Cat Drew, Head of Police Digitisation Delivery in the Police Science and Technology Unit at the Home Office, shares her experience of working for the first time with the Policy Lab.
Last week, I attended the buzziest and most creative workshop in my civil service career. Buzzy, creative and civil service? In the same sentence? Well, yes actually. And the subject was IT.
Supporting the police
My role in the Home Office means I am responsible for supporting the police to make better use of digital technology. This is not an end in itself but a means to an end. Policing needs to provide a more efficient, effective and easily accessible service to the public. And technology can help the police achieve these outcomes.
This means getting a really good understanding of the needs of users. Understanding how officers and staff need to access and input information on the go or easily capture evidence and build a case file which goes to court, or put a call out for witnesses. Understanding how the public need to report crime quickly and confidently, help the police investigate their case, receive updates on the progression of their case to court and work with their neighbours to prevent crime.
User needs do not stay static; they change over time. Technological advances have an impact people’s expectations, but they also mean that we do not need to address them in the same way. It is not enough to digitise analogue processes or simply replace old IT systems. We need to understand current user need and use new technology to re-imagine how things are done.

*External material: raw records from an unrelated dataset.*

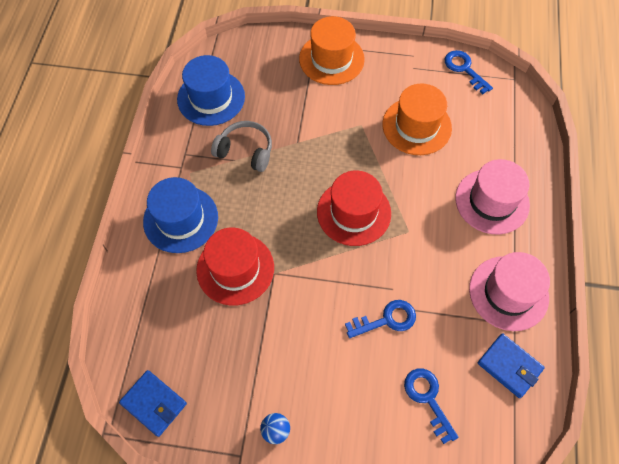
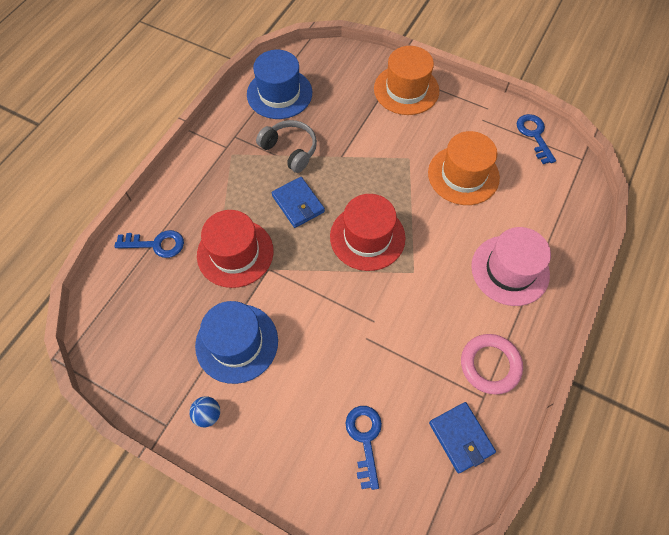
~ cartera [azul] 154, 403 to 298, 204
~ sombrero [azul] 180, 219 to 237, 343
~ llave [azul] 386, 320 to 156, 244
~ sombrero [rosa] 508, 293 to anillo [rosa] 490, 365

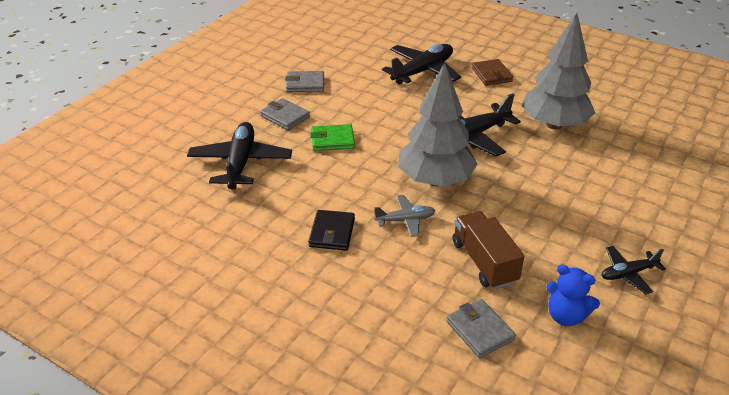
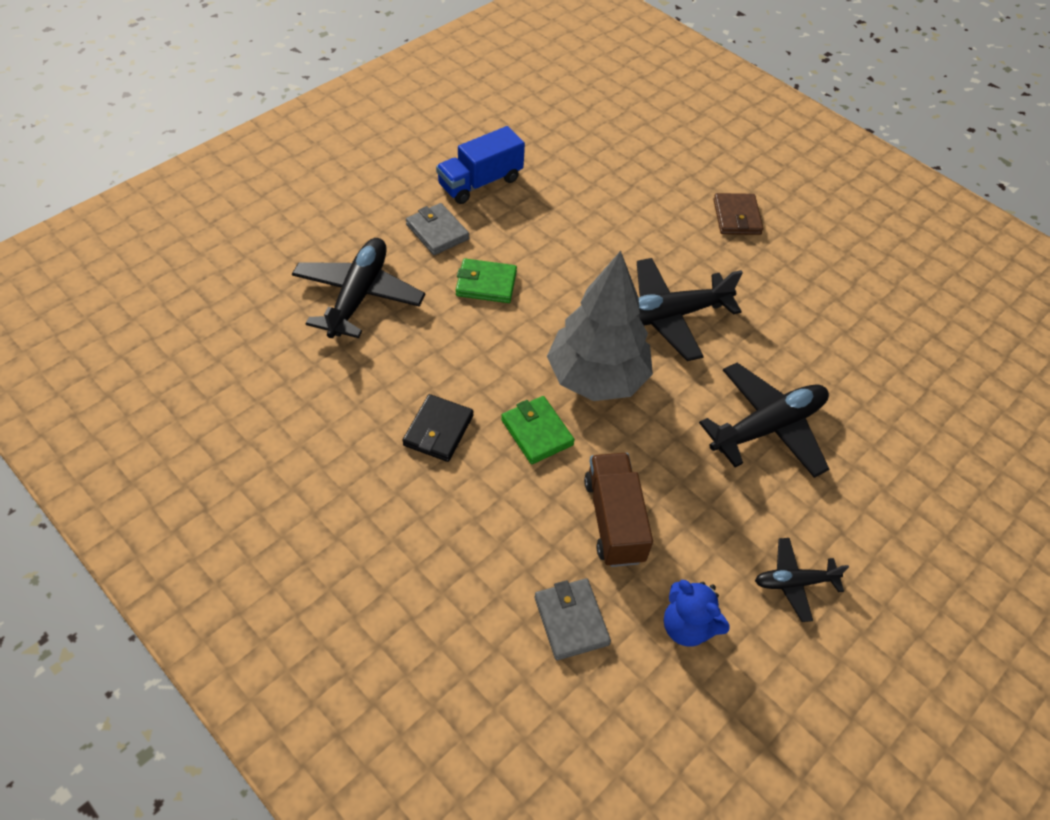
- árbol [gris] 554, 124
~ avión [negro] 423, 71 to 767, 427
~ cartera [gris] 305, 84 to camión [azul] 480, 182
~ avión [gris] 405, 220 to cartera [verde] 537, 432

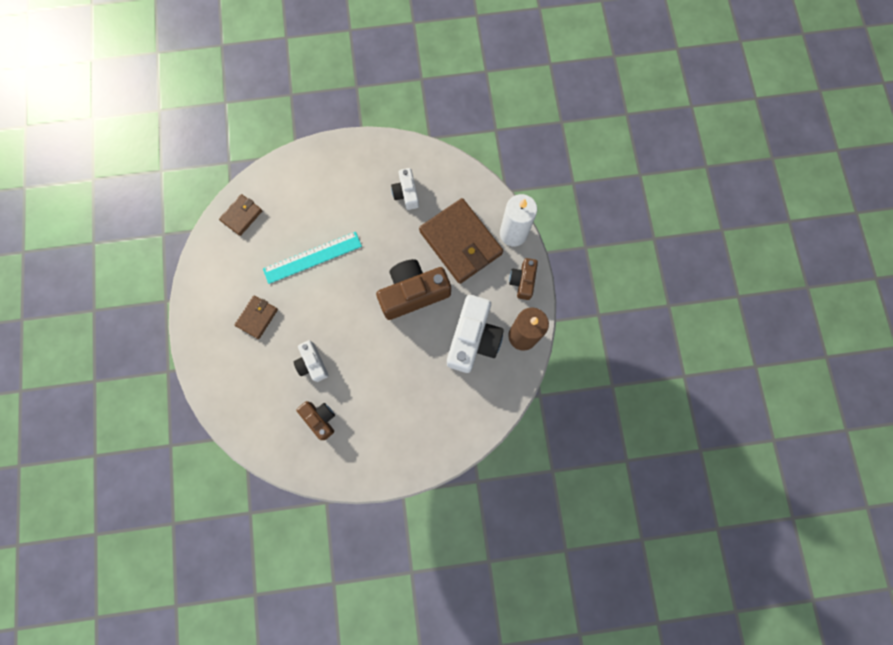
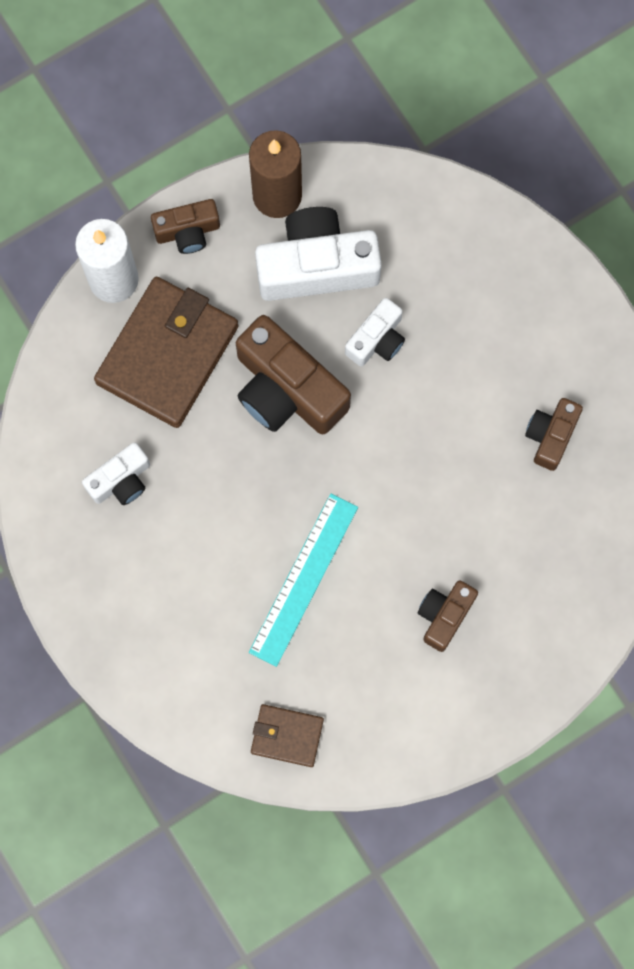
~ cámara [blanco] 312, 363 to 377, 340
~ cartera [marrón] 257, 317 to cámara [marrón] 444, 615
~ regla [turquesa] 312, 257 = 303, 579 75 degrees clockwise

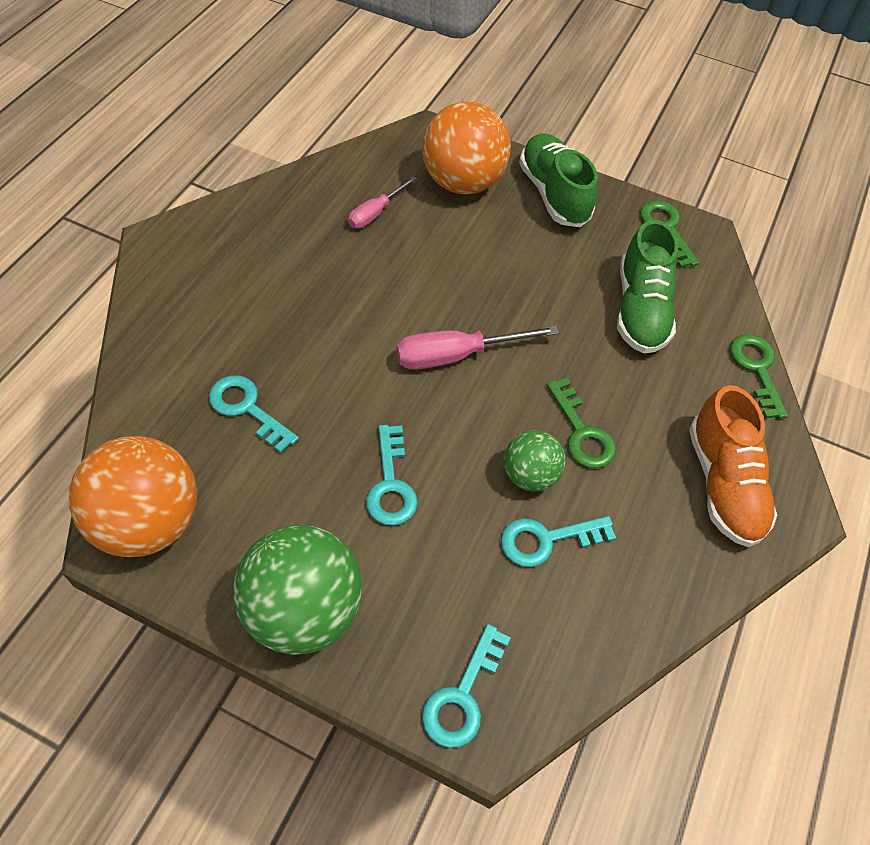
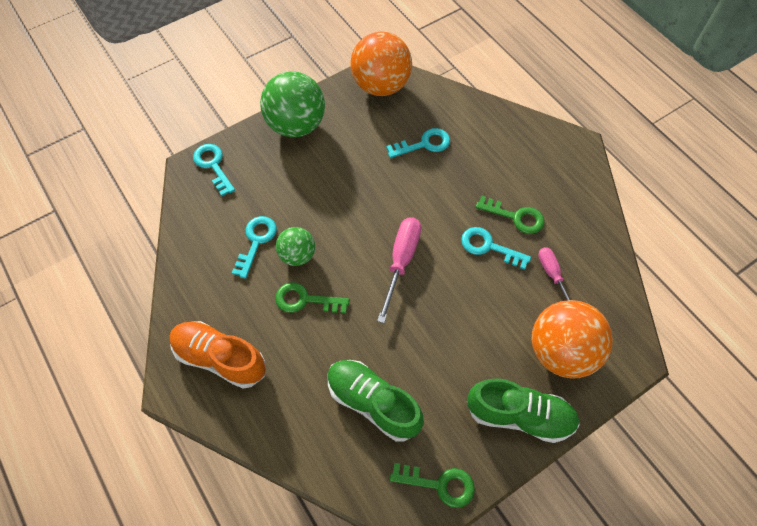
~ llave [turquesa] 391, 484 to 488, 247
~ llave [verde] 756, 369 to 516, 217

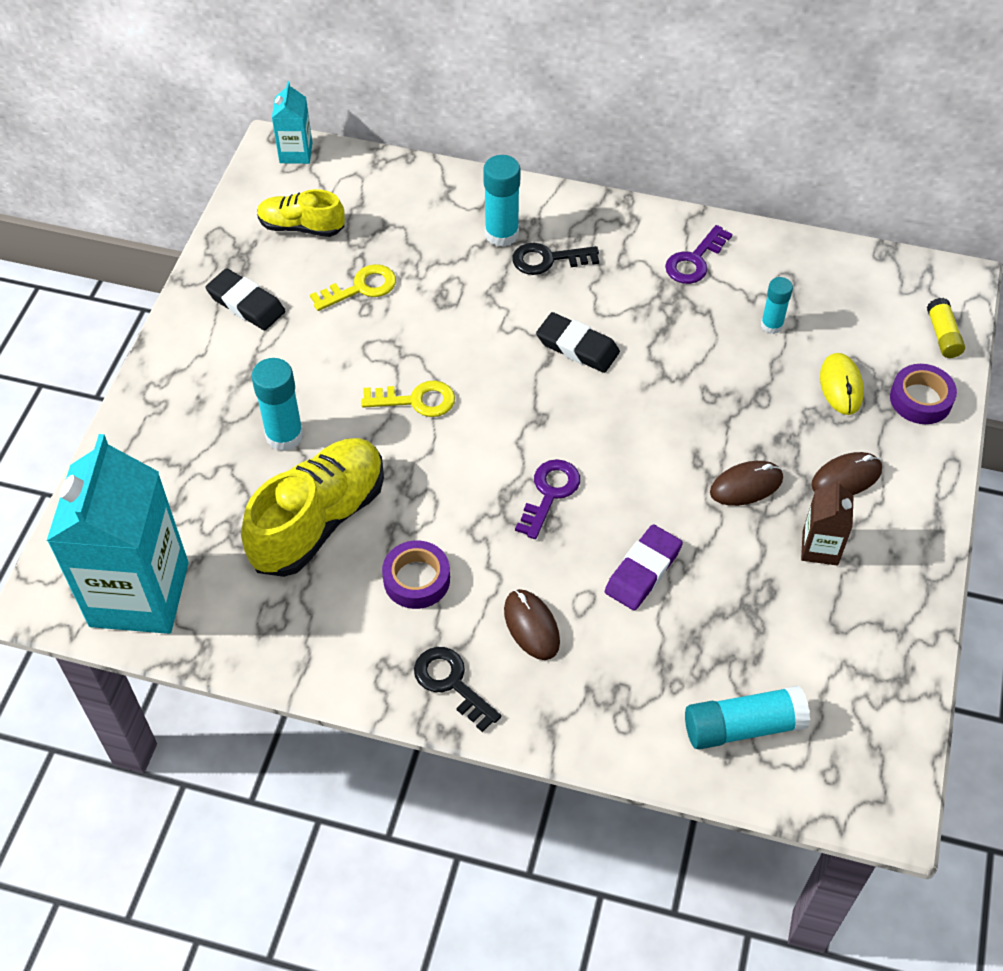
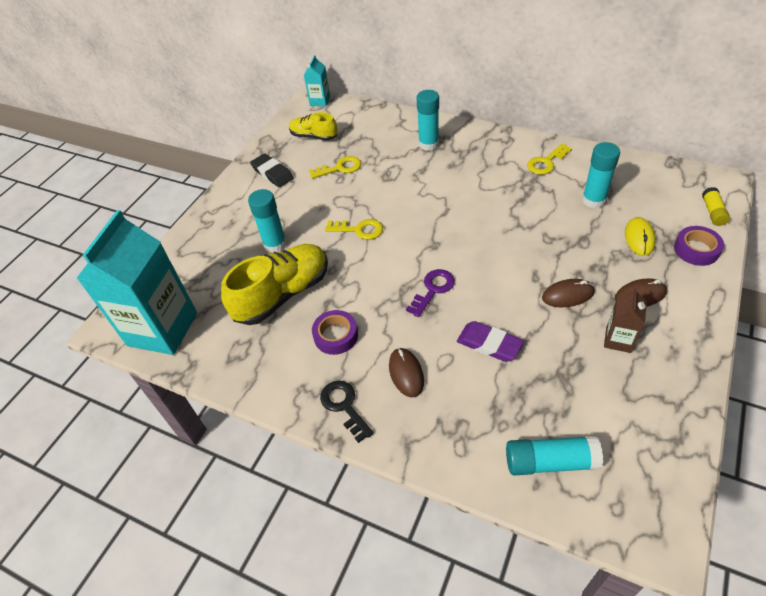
- llave [negro] 547, 259
- goma de borrar [negro] 577, 346
~ llave [morado] 694, 261 to llave [amarillo] 546, 162
~ goma de borrar [morado] 643, 571 = 489, 344 75 degrees clockwise
~ barra de pegamento [turquesa] 771, 325 = 593, 200 x1.60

So I was quick to jump at the opportunity to work with the Government’s new Policy Lab, which takes design practices – including user centred design – and promotes them within policymaking. As part of the College of Policing’s Digitisation Programme, which is supporting digital policing by 2016, Surrey and Sussex willingly put themselves forward to try out these new techniques as they created their collaborative, new digital service. They were particularly interested in how technology could improve the way the public tackled problems in their community; and worked with the police through reporting and investigation to solve crimes and ASB. And through the project, we saw many of the benefits of the Policy Lab approach.
First thing was to understand the user need. So we commissioned Uscreates to conduct some ethnographic (or observational) research with victims and officers. Focusing on the user need – rather than the force organisational need – prompted some questions that went far wider than we initially expected, such as how a service that starts with the police and ends with the court be better linked up. It also threw up some ideas about what victims themselves could do, such as create an online diary of incidents so they police could easily keep track of what was happening. Surrey and Sussex are now creating this diary which already demonstrates the impact the Policy Lab work is having.
Improving services for victims
We then opened up this research evidence to a wide mix of people; from graphic and service designers, digital experts, academics, futurologists, frontline officers, neighbourhood watch and policy officials. Throw in Catherine Howe (Public-i) and Martin Innes (UPSI) and some creative thinking and prototyping techniques and you get a pretty impressive set of ideas designed to improve services for victims, ranging from an online skills academy where people could go to learn how to prevent crime to an online court where you could report crime, give evidence and hear the result, all from the comfort of your own living room.
None of this is formal Government policy. In a devolved policing world, it is up to local forces what they do with it. But I hope that Surrey and Sussex, as well as other forces, take forward not only some of the ideas but the user-centred approach that the Policy Lab has helped develop.